(Stored entries)
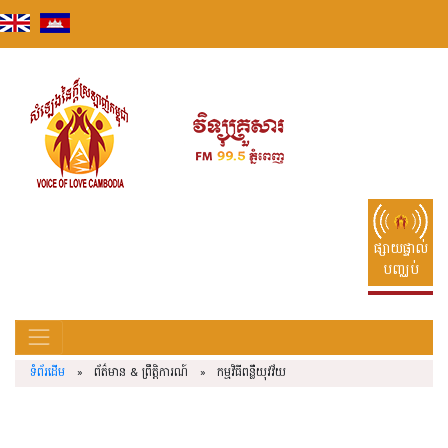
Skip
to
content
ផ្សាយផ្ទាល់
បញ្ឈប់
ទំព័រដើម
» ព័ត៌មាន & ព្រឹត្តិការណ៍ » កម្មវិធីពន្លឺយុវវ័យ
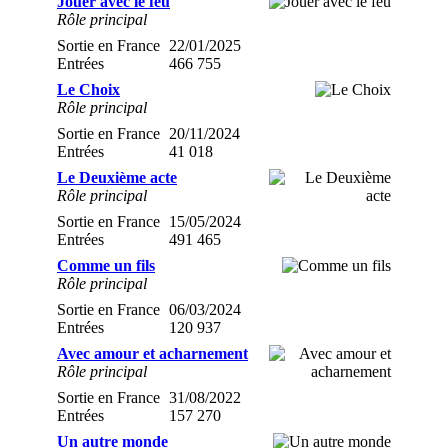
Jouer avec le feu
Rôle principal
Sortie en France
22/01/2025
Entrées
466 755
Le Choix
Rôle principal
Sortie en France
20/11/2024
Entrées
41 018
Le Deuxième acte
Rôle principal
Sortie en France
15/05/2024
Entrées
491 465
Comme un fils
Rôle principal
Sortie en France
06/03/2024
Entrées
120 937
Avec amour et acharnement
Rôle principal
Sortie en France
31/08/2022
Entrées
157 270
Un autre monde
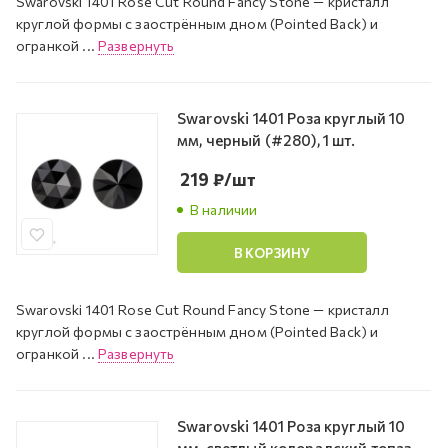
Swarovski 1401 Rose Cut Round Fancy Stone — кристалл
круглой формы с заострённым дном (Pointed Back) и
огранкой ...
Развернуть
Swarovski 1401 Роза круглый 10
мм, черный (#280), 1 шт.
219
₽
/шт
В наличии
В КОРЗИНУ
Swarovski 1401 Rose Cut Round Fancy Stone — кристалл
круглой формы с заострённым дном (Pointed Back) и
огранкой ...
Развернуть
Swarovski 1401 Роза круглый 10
==
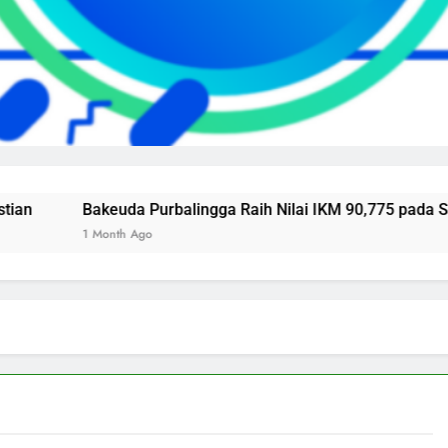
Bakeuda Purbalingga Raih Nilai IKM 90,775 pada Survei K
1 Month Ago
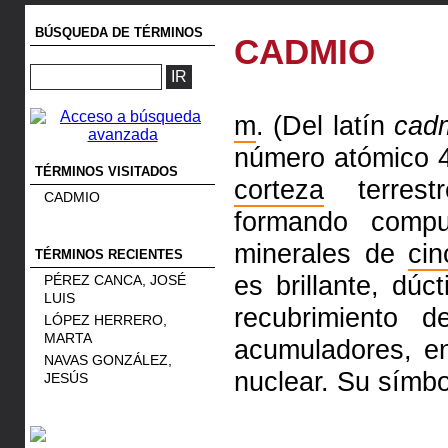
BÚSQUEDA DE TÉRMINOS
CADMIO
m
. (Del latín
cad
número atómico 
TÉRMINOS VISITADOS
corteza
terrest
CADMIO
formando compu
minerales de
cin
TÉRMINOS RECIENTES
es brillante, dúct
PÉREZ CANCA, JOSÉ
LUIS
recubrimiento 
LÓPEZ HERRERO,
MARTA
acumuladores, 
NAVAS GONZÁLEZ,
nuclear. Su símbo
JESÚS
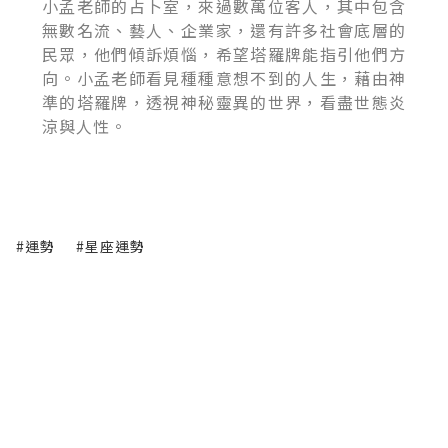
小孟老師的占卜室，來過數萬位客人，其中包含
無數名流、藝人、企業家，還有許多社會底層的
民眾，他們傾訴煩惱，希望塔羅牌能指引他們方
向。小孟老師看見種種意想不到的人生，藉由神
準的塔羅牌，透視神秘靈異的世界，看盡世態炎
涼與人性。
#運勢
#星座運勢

• WHAT IS NEEDED: Retype the lines between the line holding "Jouer avec le feu" and the line holding "Avec amour et acharnement", inclusive.

• ANSWER TO THE EXERCISE:
Jouer avec le feu
Rôle principal
Sortie en France
22/01/2025
Entrées
466 755
Le Choix
Rôle principal
Sortie en France
20/11/2024
Entrées
41 018
Le Deuxième acte
Rôle principal
Sortie en France
15/05/2024
Entrées
491 465
Comme un fils
Rôle principal
Sortie en France
06/03/2024
Entrées
120 937
Avec amour et acharnement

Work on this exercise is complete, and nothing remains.